Is the RPTI fair in asking for a rise in planning application fees?

Development Specialist Richard Carr believes Richard Blyth’s recommendations that a national rise in planning application fees is introduced is unfair on developers, who already have to pay numerous taxes on developments.

More restrictions

Richard does believe that Local Planning Authorities need more resources, however asking developers to pay more in planning application fees will negatively affective the industry and slow down the country’s current development growth. In the long term this will have a big effective on the economy, which has only recently started showing signs of a recovery.

Aswell as an increase in planning fees, the Royal Town Planning Institute (RTPI) has written to the Chancellor arguing against further cuts to local authority funding. Local authority planning and development services have experienced the largest cuts of any local government area since 2010.

RTPI president Janet Askew explained the letter sent by Blyth to George Osborne: “We have written to the Chancellor to impress upon him that in order for us to meet our national objectives increasing capacity in local authority planning teams is an urgent priority and cannot be avoided if the government expects to deliver on its ambitious programme.

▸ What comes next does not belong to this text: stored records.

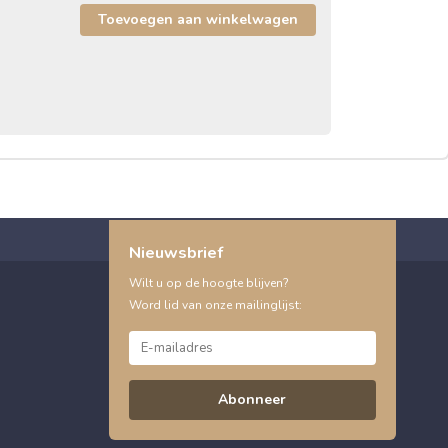
Nieuwsbrief
Wilt u op de hoogte blijven?
Word lid van onze mailinglijst:
Abonneer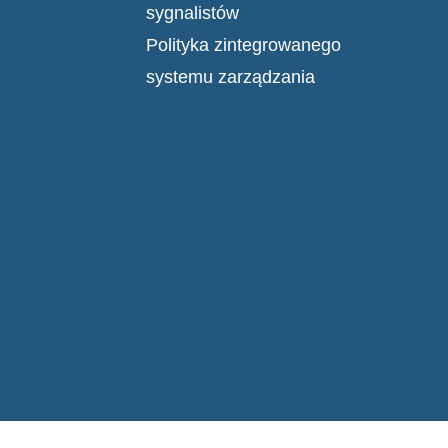
sygnalistów
Polityka zintegrowanego
systemu zarządzania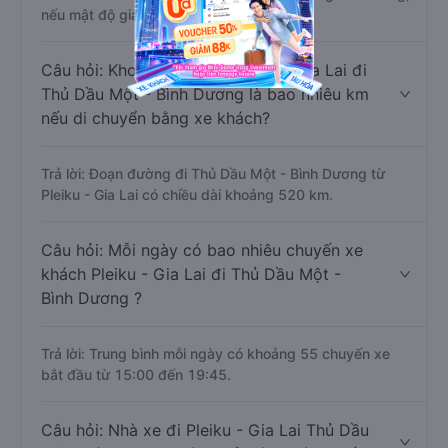
nếu mật độ giao thông thuận lợi.
Câu hỏi: Khoảng cách từ Pleiku - Gia Lai đi
Thủ Dầu Một - Bình Dương là bao nhiêu km
nếu di chuyển bằng xe khách?
Trả lời: Đoạn đường đi Thủ Dầu Một - Bình Dương từ
Pleiku - Gia Lai có chiều dài khoảng 520 km.
Câu hỏi: Mỗi ngày có bao nhiêu chuyến xe
khách Pleiku - Gia Lai đi Thủ Dầu Một -
Bình Dương ?
Trả lời: Trung bình mỗi ngày có khoảng 55 chuyến xe
bắt đầu từ 15:00 đến 19:45.
Câu hỏi: Nhà xe đi Pleiku - Gia Lai Thủ Dầu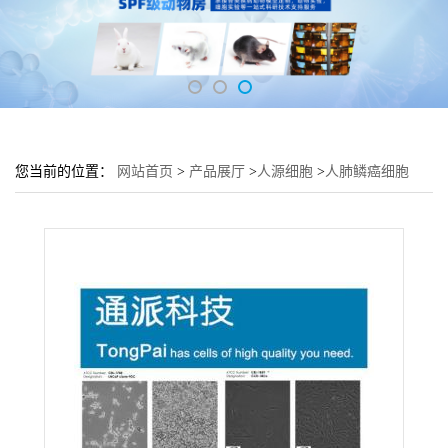
您当前的位置：
网站首页
>
产品展厅
>
人源细胞
>
人肺鳞癌细胞
EBC-1培养基 EBC-1细胞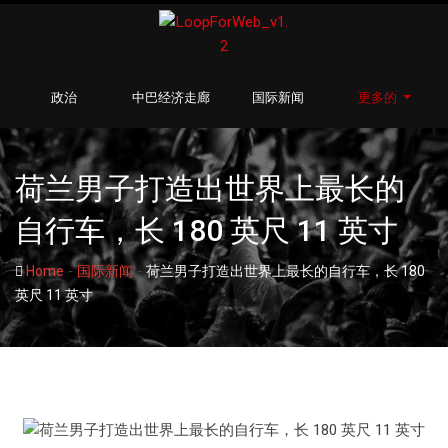
政治
中巴经济走廊
国际新闻
更多的
荷兰男子打造出世界上最长的
自行车，长 180 英尺 11 英寸
-
-
Home
国际新闻
荷兰男子打造出世界上最长的自行车，长 180
英尺 11 英寸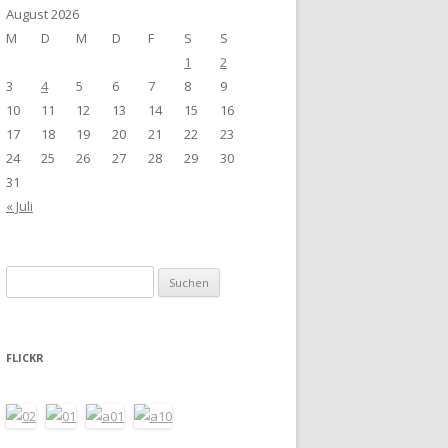
August 2026
M
D
M
D
F
S
S
1
2
3
4
5
6
7
8
9
10
11
12
13
14
15
16
17
18
19
20
21
22
23
24
25
26
27
28
29
30
31
« Juli
Suchen
nach:
FLICKR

“In his July budget, we are also calling for a national rise in planning fees in line with the rate of inflation as a short-term measure. There is further scope, we believe, for local authorities and developers to work together, for example through planning performance and pre-application agreements, to increase resourcing in specific areas.”

Economic growth

The RTPI argue that local authority is essential to facilitate economic growth and deliver housing. Below are the requests outlined to George Osborne:

  • In the interim, a national rise in planning application fees in line with the rate of inflation would be a sensible short term measure.
  • We strongly warn against future cuts to Local Authority spending due to the knock on effect this will have for the delivery of new homes and permanent employment.
  • Opinions from within the profession as to whether planning fees should be set locally to more accurately fully cover the cost of service is divided, but RTPI would see no harm in this providing that authorities have adequate capacity to set them and could give assurances to applicants that they will received a proportional service (in terms of fair decision making).
  • We see scope for the further formalising of the cost of planning services to be funded by applicants through measures like pre application charging and planning performance agreements, although this should come with a guarantee of good service from the Local Authority.
  • Planning has already contributed its fair share to reducing the overall deficit. It is poised to contribute in the future by supporting additional tax generating growth, but only if sufficient investment in services are made.

Richard Carr believes that the RTPI are wrong. Developers are being taxed enough with CIL and S106 (Lowland Heath) and S106 (Social Housing) what needs to happen is LPAs should be made to return fees for planning which get upheld at appeal.